Ramón López de Mántaras argues that physical AI could be a fundamental step on this path, as it would allow machines to develop knowledge through direct experience with the world. An example of this approach is PLATO (Physics Learning through Auto-encoding and Tracking Objects), a system developed by DeepMind that learns basic causal relationships by watching videos, inspired by child developmental psychology. In experiments, PLATO has been able to infer concepts such as object persistence without the need for training with explicit labels. These types of advances suggest that endowing AI with a perceptual capacity similar to that of humans in their childhood could be key to bringing us closer to a more generalized intelligence.
This approach presents a key difference from current AI models. While neural network-based systems rely entirely on the data they’ve been trained on, a physical AI equipped with advanced sensors and interaction capabilities could generate its own knowledge as it experiences the world. This would bring it closer to more human-like learning, where direct experience shapes understanding and decision-making.

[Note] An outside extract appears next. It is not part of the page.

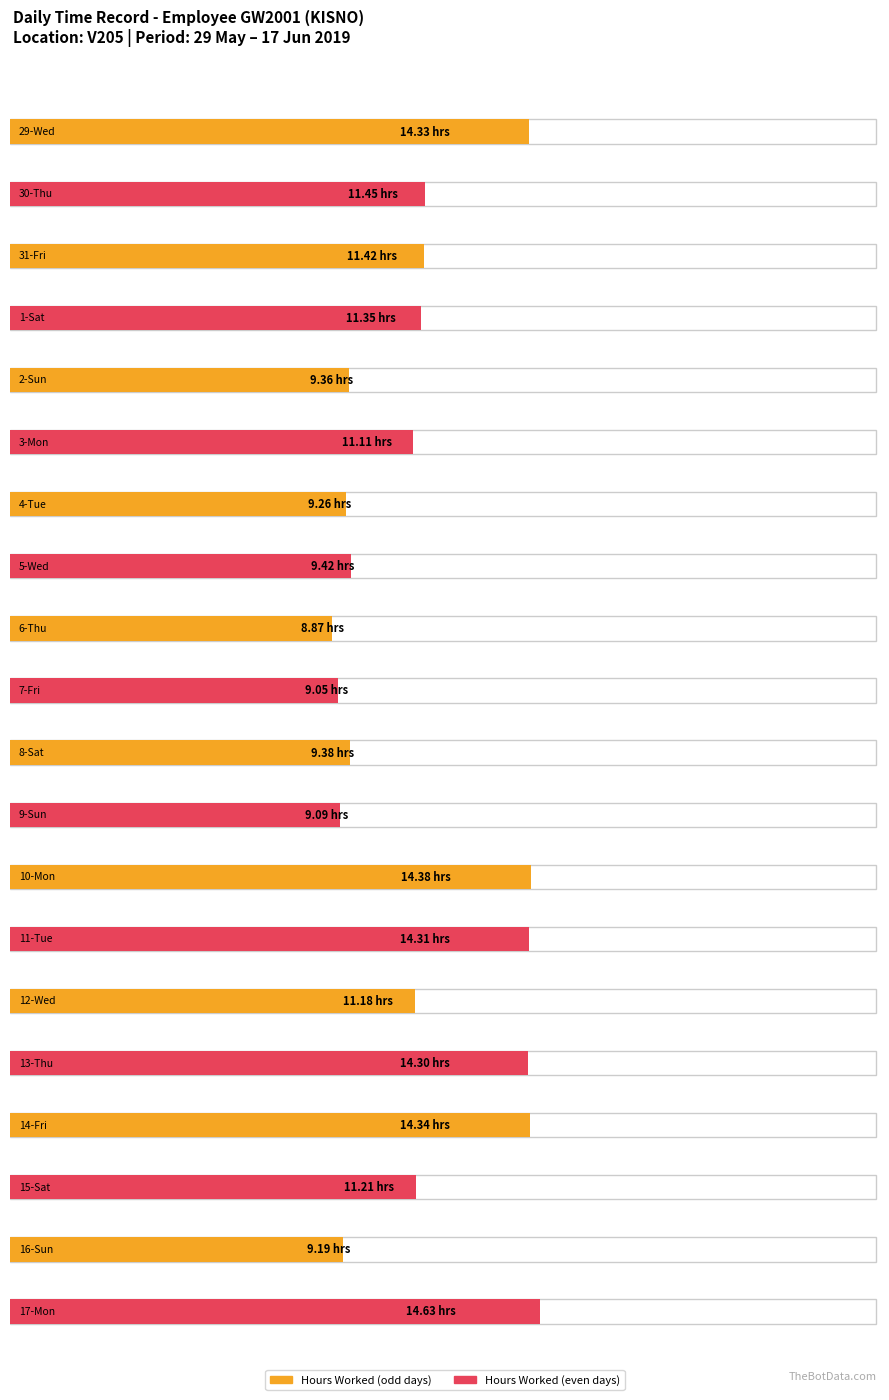

What is the change in value from 7-Fri to 14-Fri?

+5.3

However, López de Mántaras warns that this path is not without obstacles. Building autonomous robots with widespread learning capabilities is still in its early stages. Although there are advances in robotics and reinforcement learning, the integration of multiple sources of sensory information and its translation into structured knowledge remains an open challenge. In addition, physical AI introduces additional problems in terms of hardware, power consumption, and adaptation to complex and dynamic environments.
Another critical challenge is the development of AI architectures that allow information from diverse experiences to be combined and flexibly applied in novel situations. Currently, most physical AI systems are designed for specific tasks, such as manipulating objects or navigating in familiar environments. To approach general intelligence, these systems would need a capacity for abstraction and knowledge transfer that is still limited today.
López de Mántaras concludes that, although physical AI represents an important advance towards artificial general intelligence, we are still far from reaching a system that can match the cognitive versatility of humans. However, exploring this path is critical to overcoming the limitations of current models and moving towards an AI that not only processes data, but also understands the world through experience.